Queensland Rail has been under pressure to cut down on overtime hours after the opening of the Redcliffe Peninsula Line sparked a crisis in October 2016, which uncovered a shortage of drivers and an unsustainable reliance on overtime.

The resulting crunch led to the sudden cancellation of hundreds of services, including on Christmas Day, before Queensland Rail cut 462 services under a new timetable in an attempt to restore reliability.

An inquiry launched in the wake of the saga made 36 recommendations, 32 of which have been completed.


The state has paid external consultants about $8 million to help implement the recommendations from the Strachan inquiry, a question on notice asked at budget estimates hearing this week showed.

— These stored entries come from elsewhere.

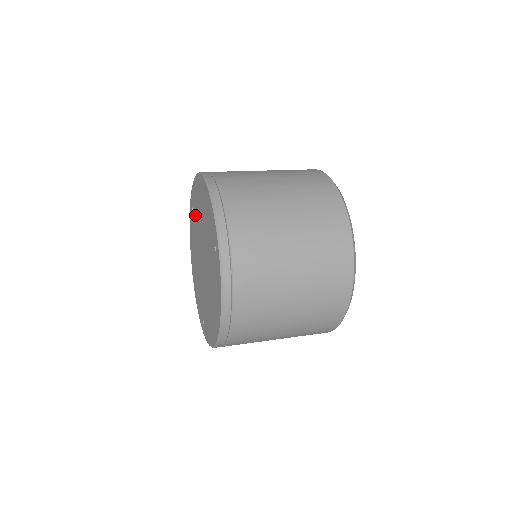
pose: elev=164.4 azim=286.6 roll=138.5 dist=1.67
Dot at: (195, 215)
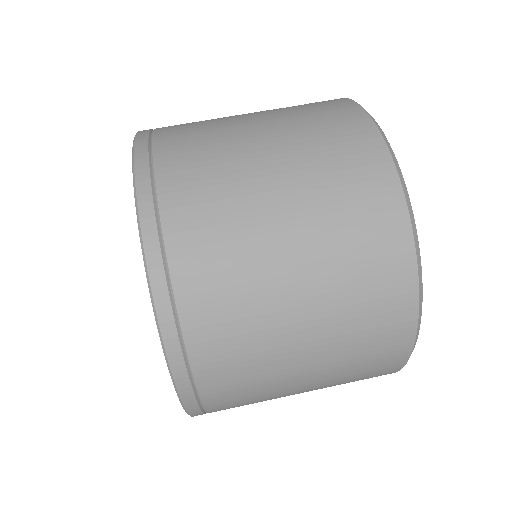
Dot at: occluded
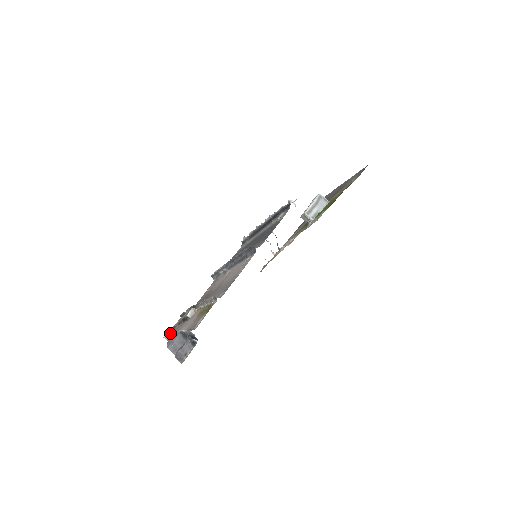
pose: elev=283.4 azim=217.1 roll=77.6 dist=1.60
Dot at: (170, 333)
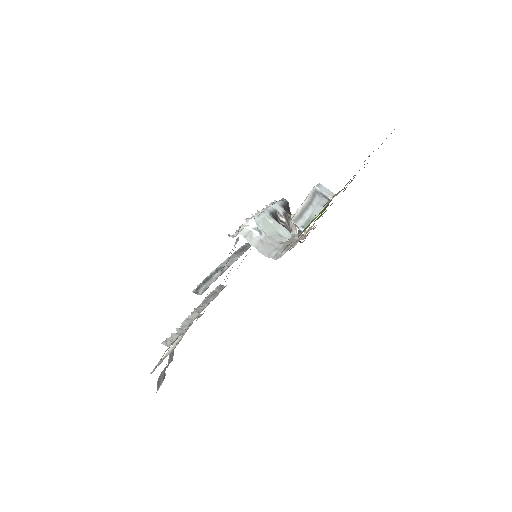
Dot at: occluded
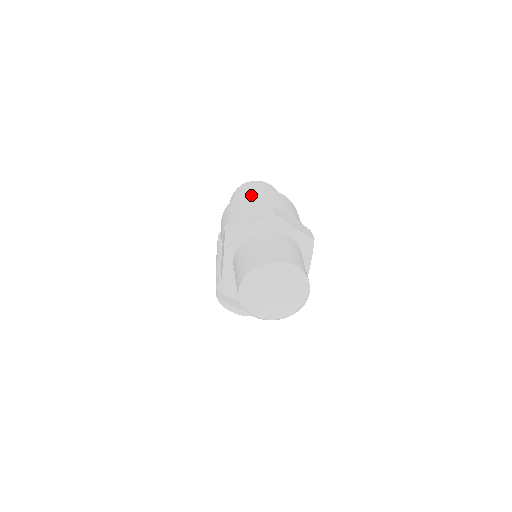
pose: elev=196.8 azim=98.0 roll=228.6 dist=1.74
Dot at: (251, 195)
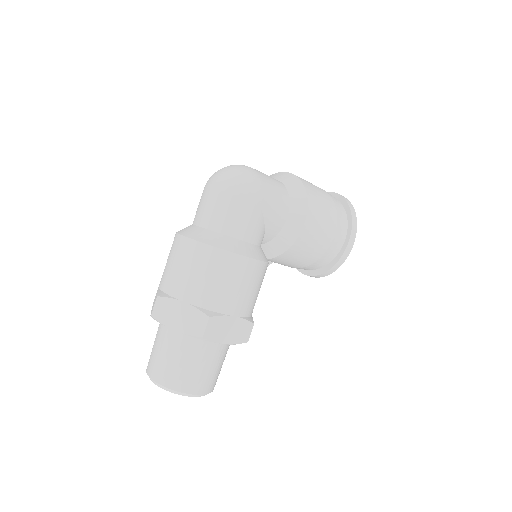
Dot at: (172, 248)
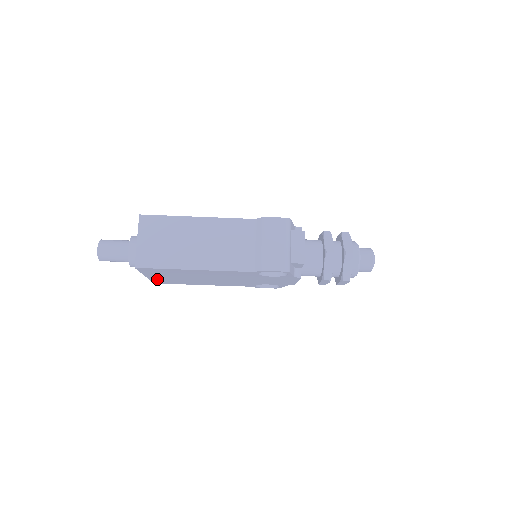
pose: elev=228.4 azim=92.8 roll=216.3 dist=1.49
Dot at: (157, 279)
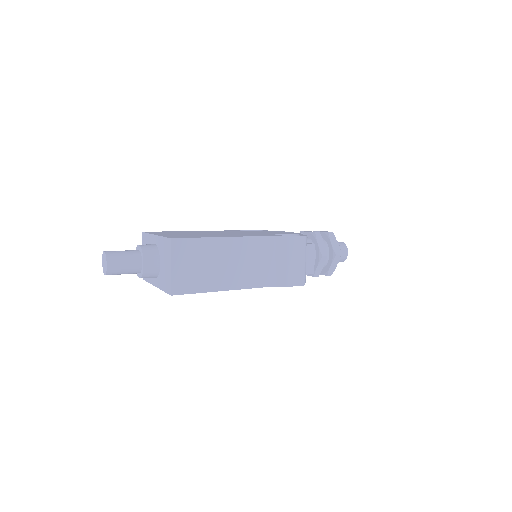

At the height of the rail saga four years ago, overtime hours made up 23.4 per cent of all hours worked by the state’s train drivers.

“In 2019-20 that was reduced for drivers to 13.02 per cent,” Queensland Rail chief executive Nick Easy said.

Mr Bailey defended the overtime spending, saying it was “a normal part of running a rail system anywhere in the world”.

“Think about when train drivers are taking trains out of railyards at four in the morning and bringing them in at night, of course you are going to have overtime as a normal operating cost,” he said.

“We have actually seen a reduction in overtime in the last few years in terms of proportionality and what we are achieving is a strong pipeline of drivers.”

Mr Bailey said the state government had hired 289 drivers since October 2016.